6.2 Managing Complex State with Signals (Without Overengineering)
Signals reduce the need for heavy global state solutions, but shared state still exists in real applications. Claude Code handles this best when teams keep state containers minimal by default and scale only when needed.
6.2.1 Generating a Signal-Based Store
Claude Code prompt:
Create a signal-based store for billing data.
Requirements:
- Store current billing cycle
- Allow updates from API responses
- No RxJS
Generated Store
@Injectable({ providedIn: 'root' })
export class BillingStore {
private readonly _cycle = signal<BillingCycle | null>(null);
readonly cycle = this._cycle.asReadonly();
setCycle(cycle: BillingCycle) {
this._cycle.set(cycle);
}
}
This minimal store is appropriate when state is small and tightly scoped. Teams scale up to more structured stores (computed signals, derived selectors, or feature-scoped services) only when complexity demands it. Claude handles coordinated multi-file updates (TypeScript, HTML, CSS) well when you ask for one cohesive change with explicit scope and constraints.

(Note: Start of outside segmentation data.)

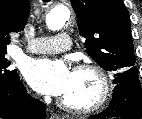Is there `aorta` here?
<instances>
[{
	"label": "aorta",
	"mask_w": 142,
	"mask_h": 119,
	"mask_svg": "<svg viewBox=\"0 0 142 119\" xmlns=\"http://www.w3.org/2000/svg\"><path fill=\"white\" fill-rule=\"evenodd\" d=\"M70 18V11L65 6H56L46 15V25L52 31L63 28Z\"/></svg>",
	"instance_id": "762f6f07"
}]
</instances>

6.3 Enforcing UX Consistency
Claude cannot infer your design system. Persist UI rules in a file such as .claude/ui-kit.md (e.g., “Angular Material for dialogs, Tailwind for layout, no custom SCSS, primary buttons use mat-raised-button with color=‘primary’”). Once these rules are part of the working context, Claude applies them consistently across all generated components, preventing UI drift over time.
6.4 The Frontend Feedback Loop
The frontend workflow mirrors the backend Plan → Compile → Fix loop from Section 5.1.1: finalize the API, paste the OpenAPI spec, generate the component, run the build, and feed any errors back to Claude.
Example fix prompt:
The Angular build failed with this TypeScript error:
Property 'active' does not exist on type 'BillingStatus'.
The error is in BillingStatusComponent.
Fix the component so it compiles. Do not change the BillingStatus interface
or the backend API — the fix must be on the component/template side only.
After fixing, run "ng build" to verify it compiles cleanly.
Signal-based components are also straightforward to test—unit tests assert signal values after method calls, without needing fake async schedulers. Claude can generate these tests reliably once it sees one example in the codebase.
7 The Quality Loop: QA and Testing with Claude Code
Testing is where Claude Code proves whether it belongs in the SDLC. Code generation alone is cheap—helping teams maintain correctness over time is not. Claude fits best into QA workflows when it is used as a second engineer who reads failures, reasons about intent, and proposes fixes that humans can review.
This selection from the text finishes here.